'''
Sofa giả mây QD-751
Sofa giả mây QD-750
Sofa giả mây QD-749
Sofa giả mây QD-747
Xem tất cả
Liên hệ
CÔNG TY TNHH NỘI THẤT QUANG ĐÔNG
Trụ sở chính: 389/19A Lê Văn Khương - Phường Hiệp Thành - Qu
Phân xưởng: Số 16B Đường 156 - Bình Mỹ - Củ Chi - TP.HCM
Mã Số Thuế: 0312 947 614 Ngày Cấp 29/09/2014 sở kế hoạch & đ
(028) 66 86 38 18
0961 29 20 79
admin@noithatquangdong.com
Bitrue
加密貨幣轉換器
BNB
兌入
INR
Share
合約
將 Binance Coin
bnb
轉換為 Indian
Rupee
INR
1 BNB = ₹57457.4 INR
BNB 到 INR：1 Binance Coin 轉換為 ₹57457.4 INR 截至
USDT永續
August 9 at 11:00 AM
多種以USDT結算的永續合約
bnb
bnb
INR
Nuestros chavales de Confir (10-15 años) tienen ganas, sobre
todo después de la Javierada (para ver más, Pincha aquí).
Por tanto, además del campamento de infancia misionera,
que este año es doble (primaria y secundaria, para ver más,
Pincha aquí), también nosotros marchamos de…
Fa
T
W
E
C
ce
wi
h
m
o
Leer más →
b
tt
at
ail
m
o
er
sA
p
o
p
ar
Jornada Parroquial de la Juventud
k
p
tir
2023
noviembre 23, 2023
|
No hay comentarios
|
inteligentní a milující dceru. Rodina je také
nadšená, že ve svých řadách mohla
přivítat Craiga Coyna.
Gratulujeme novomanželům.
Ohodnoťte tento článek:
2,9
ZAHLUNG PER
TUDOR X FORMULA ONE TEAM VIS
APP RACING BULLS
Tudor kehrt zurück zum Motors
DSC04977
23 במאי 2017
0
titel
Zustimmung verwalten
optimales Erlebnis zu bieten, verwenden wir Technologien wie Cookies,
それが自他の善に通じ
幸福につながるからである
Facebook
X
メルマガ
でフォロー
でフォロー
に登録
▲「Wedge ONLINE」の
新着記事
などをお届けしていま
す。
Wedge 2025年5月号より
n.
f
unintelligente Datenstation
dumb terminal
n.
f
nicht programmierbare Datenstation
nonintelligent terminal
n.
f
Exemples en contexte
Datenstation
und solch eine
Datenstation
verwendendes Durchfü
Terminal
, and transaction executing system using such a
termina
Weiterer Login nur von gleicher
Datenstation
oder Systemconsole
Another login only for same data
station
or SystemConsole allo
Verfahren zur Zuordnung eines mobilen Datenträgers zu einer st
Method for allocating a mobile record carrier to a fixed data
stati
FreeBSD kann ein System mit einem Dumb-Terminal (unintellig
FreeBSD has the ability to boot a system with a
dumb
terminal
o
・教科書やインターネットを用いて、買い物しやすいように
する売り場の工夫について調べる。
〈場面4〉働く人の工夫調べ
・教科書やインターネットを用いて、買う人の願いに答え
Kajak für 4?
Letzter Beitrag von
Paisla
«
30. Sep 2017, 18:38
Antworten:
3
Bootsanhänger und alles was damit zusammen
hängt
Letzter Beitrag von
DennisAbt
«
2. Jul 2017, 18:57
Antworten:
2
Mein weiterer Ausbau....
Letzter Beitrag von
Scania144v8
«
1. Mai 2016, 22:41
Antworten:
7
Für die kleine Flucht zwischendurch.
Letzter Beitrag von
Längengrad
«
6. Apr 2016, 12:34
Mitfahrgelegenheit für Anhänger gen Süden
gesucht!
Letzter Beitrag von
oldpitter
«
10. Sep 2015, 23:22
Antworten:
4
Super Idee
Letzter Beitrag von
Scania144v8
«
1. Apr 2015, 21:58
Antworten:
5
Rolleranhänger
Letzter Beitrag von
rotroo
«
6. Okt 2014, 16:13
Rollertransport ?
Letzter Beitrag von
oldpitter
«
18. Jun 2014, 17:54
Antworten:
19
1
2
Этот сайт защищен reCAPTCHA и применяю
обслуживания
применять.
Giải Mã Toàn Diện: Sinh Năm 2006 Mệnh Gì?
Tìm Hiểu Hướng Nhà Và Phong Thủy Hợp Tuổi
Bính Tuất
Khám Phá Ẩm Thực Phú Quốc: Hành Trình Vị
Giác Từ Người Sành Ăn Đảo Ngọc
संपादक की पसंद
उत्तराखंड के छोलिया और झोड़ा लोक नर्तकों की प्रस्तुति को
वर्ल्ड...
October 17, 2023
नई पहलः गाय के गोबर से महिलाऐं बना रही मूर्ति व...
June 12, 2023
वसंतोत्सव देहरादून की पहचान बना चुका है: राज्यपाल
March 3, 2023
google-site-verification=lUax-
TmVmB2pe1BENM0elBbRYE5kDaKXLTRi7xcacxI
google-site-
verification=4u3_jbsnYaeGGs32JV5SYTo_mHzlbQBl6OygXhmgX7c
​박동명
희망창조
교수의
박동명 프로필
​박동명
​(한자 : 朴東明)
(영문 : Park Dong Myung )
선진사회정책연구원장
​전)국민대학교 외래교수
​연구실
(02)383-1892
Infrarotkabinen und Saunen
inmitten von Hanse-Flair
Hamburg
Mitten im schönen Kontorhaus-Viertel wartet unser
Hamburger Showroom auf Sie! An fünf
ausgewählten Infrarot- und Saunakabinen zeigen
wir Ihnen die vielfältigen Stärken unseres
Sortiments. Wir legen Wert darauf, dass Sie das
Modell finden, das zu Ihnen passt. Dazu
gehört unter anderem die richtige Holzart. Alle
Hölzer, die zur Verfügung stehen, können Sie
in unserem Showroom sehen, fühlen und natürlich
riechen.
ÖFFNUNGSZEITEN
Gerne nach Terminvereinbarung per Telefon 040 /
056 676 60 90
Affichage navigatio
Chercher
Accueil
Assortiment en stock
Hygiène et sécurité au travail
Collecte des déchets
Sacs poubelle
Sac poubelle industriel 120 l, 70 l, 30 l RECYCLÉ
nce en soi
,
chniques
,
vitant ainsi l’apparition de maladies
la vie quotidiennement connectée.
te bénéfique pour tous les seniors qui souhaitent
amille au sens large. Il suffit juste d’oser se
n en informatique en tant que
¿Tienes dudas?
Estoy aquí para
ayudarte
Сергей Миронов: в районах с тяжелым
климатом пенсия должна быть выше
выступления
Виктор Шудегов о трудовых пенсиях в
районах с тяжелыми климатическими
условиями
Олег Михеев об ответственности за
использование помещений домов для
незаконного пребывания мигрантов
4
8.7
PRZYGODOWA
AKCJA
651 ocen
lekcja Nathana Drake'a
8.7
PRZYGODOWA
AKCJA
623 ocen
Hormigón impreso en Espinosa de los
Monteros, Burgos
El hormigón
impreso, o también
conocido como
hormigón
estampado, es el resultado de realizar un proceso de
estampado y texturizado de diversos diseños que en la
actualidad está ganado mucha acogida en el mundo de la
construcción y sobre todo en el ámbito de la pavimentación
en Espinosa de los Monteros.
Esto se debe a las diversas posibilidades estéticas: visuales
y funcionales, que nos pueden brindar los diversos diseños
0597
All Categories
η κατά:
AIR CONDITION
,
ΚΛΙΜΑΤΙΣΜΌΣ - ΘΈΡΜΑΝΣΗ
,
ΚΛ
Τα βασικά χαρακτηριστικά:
'''
- Instructions for the task -
Give the entries again in full, with nothing changed.

- Exercise output -
Sofa giả mây QD-751
Sofa giả mây QD-750
Sofa giả mây QD-749
Sofa giả mây QD-747
Xem tất cả
Liên hệ
CÔNG TY TNHH NỘI THẤT QUANG ĐÔNG
Trụ sở chính: 389/19A Lê Văn Khương - Phường Hiệp Thành - Qu
Phân xưởng: Số 16B Đường 156 - Bình Mỹ - Củ Chi - TP.HCM
Mã Số Thuế: 0312 947 614 Ngày Cấp 29/09/2014 sở kế hoạch & đ
(028) 66 86 38 18
0961 29 20 79
admin@noithatquangdong.com
Bitrue
加密貨幣轉換器
BNB
兌入
INR
Share
合約
將 Binance Coin
bnb
轉換為 Indian
Rupee
INR
1 BNB = ₹57457.4 INR
BNB 到 INR：1 Binance Coin 轉換為 ₹57457.4 INR 截至
USDT永續
August 9 at 11:00 AM
多種以USDT結算的永續合約
bnb
bnb
INR
Nuestros chavales de Confir (10-15 años) tienen ganas, sobre
todo después de la Javierada (para ver más, Pincha aquí).
Por tanto, además del campamento de infancia misionera,
que este año es doble (primaria y secundaria, para ver más,
Pincha aquí), también nosotros marchamos de…
Fa
T
W
E
C
ce
wi
h
m
o
Leer más →
b
tt
at
ail
m
o
er
sA
p
o
p
ar
Jornada Parroquial de la Juventud
k
p
tir
2023
noviembre 23, 2023
|
No hay comentarios
|
inteligentní a milující dceru. Rodina je také
nadšená, že ve svých řadách mohla
přivítat Craiga Coyna.
Gratulujeme novomanželům.
Ohodnoťte tento článek:
2,9
ZAHLUNG PER
TUDOR X FORMULA ONE TEAM VIS
APP RACING BULLS
Tudor kehrt zurück zum Motors
DSC04977
23 במאי 2017
0
titel
Zustimmung verwalten
optimales Erlebnis zu bieten, verwenden wir Technologien wie Cookies,
それが自他の善に通じ
幸福につながるからである
Facebook
X
メルマガ
でフォロー
でフォロー
に登録
▲「Wedge ONLINE」の
新着記事
などをお届けしていま
す。
Wedge 2025年5月号より
n.
f
unintelligente Datenstation
dumb terminal
n.
f
nicht programmierbare Datenstation
nonintelligent terminal
n.
f
Exemples en contexte
Datenstation
und solch eine
Datenstation
verwendendes Durchfü
Terminal
, and transaction executing system using such a
termina
Weiterer Login nur von gleicher
Datenstation
oder Systemconsole
Another login only for same data
station
or SystemConsole allo
Verfahren zur Zuordnung eines mobilen Datenträgers zu einer st
Method for allocating a mobile record carrier to a fixed data
stati
FreeBSD kann ein System mit einem Dumb-Terminal (unintellig
FreeBSD has the ability to boot a system with a
dumb
terminal
o
・教科書やインターネットを用いて、買い物しやすいように
する売り場の工夫について調べる。
〈場面4〉働く人の工夫調べ
・教科書やインターネットを用いて、買う人の願いに答え
Kajak für 4?
Letzter Beitrag von
Paisla
«
30. Sep 2017, 18:38
Antworten:
3
Bootsanhänger und alles was damit zusammen
hängt
Letzter Beitrag von
DennisAbt
«
2. Jul 2017, 18:57
Antworten:
2
Mein weiterer Ausbau....
Letzter Beitrag von
Scania144v8
«
1. Mai 2016, 22:41
Antworten:
7
Für die kleine Flucht zwischendurch.
Letzter Beitrag von
Längengrad
«
6. Apr 2016, 12:34
Mitfahrgelegenheit für Anhänger gen Süden
gesucht!
Letzter Beitrag von
oldpitter
«
10. Sep 2015, 23:22
Antworten:
4
Super Idee
Letzter Beitrag von
Scania144v8
«
1. Apr 2015, 21:58
Antworten:
5
Rolleranhänger
Letzter Beitrag von
rotroo
«
6. Okt 2014, 16:13
Rollertransport ?
Letzter Beitrag von
oldpitter
«
18. Jun 2014, 17:54
Antworten:
19
1
2
Этот сайт защищен reCAPTCHA и применяю
обслуживания
применять.
Giải Mã Toàn Diện: Sinh Năm 2006 Mệnh Gì?
Tìm Hiểu Hướng Nhà Và Phong Thủy Hợp Tuổi
Bính Tuất
Khám Phá Ẩm Thực Phú Quốc: Hành Trình Vị
Giác Từ Người Sành Ăn Đảo Ngọc
संपादक की पसंद
उत्तराखंड के छोलिया और झोड़ा लोक नर्तकों की प्रस्तुति को
वर्ल्ड...
October 17, 2023
नई पहलः गाय के गोबर से महिलाऐं बना रही मूर्ति व...
June 12, 2023
वसंतोत्सव देहरादून की पहचान बना चुका है: राज्यपाल
March 3, 2023
google-site-verification=lUax-
TmVmB2pe1BENM0elBbRYE5kDaKXLTRi7xcacxI
google-site-
verification=4u3_jbsnYaeGGs32JV5SYTo_mHzlbQBl6OygXhmgX7c
​박동명
희망창조
교수의
박동명 프로필
​박동명
​(한자 : 朴東明)
(영문 : Park Dong Myung )
선진사회정책연구원장
​전)국민대학교 외래교수
​연구실
(02)383-1892
Infrarotkabinen und Saunen
inmitten von Hanse-Flair
Hamburg
Mitten im schönen Kontorhaus-Viertel wartet unser
Hamburger Showroom auf Sie! An fünf
ausgewählten Infrarot- und Saunakabinen zeigen
wir Ihnen die vielfältigen Stärken unseres
Sortiments. Wir legen Wert darauf, dass Sie das
Modell finden, das zu Ihnen passt. Dazu
gehört unter anderem die richtige Holzart. Alle
Hölzer, die zur Verfügung stehen, können Sie
in unserem Showroom sehen, fühlen und natürlich
riechen.
ÖFFNUNGSZEITEN
Gerne nach Terminvereinbarung per Telefon 040 /
056 676 60 90
Affichage navigatio
Chercher
Accueil
Assortiment en stock
Hygiène et sécurité au travail
Collecte des déchets
Sacs poubelle
Sac poubelle industriel 120 l, 70 l, 30 l RECYCLÉ
nce en soi
,
chniques
,
vitant ainsi l’apparition de maladies
la vie quotidiennement connectée.
te bénéfique pour tous les seniors qui souhaitent
amille au sens large. Il suffit juste d’oser se
n en informatique en tant que
¿Tienes dudas?
Estoy aquí para
ayudarte
Сергей Миронов: в районах с тяжелым
климатом пенсия должна быть выше
выступления
Виктор Шудегов о трудовых пенсиях в
районах с тяжелыми климатическими
условиями
Олег Михеев об ответственности за
использование помещений домов для
незаконного пребывания мигрантов
4
8.7
PRZYGODOWA
AKCJA
651 ocen
lekcja Nathana Drake'a
8.7
PRZYGODOWA
AKCJA
623 ocen
Hormigón impreso en Espinosa de los
Monteros, Burgos
El hormigón
impreso, o también
conocido como
hormigón
estampado, es el resultado de realizar un proceso de
estampado y texturizado de diversos diseños que en la
actualidad está ganado mucha acogida en el mundo de la
construcción y sobre todo en el ámbito de la pavimentación
en Espinosa de los Monteros.
Esto se debe a las diversas posibilidades estéticas: visuales
y funcionales, que nos pueden brindar los diversos diseños
0597
All Categories
η κατά:
AIR CONDITION
,
ΚΛΙΜΑΤΙΣΜΌΣ - ΘΈΡΜΑΝΣΗ
,
ΚΛ
Τα βασικά χαρακτηριστικά:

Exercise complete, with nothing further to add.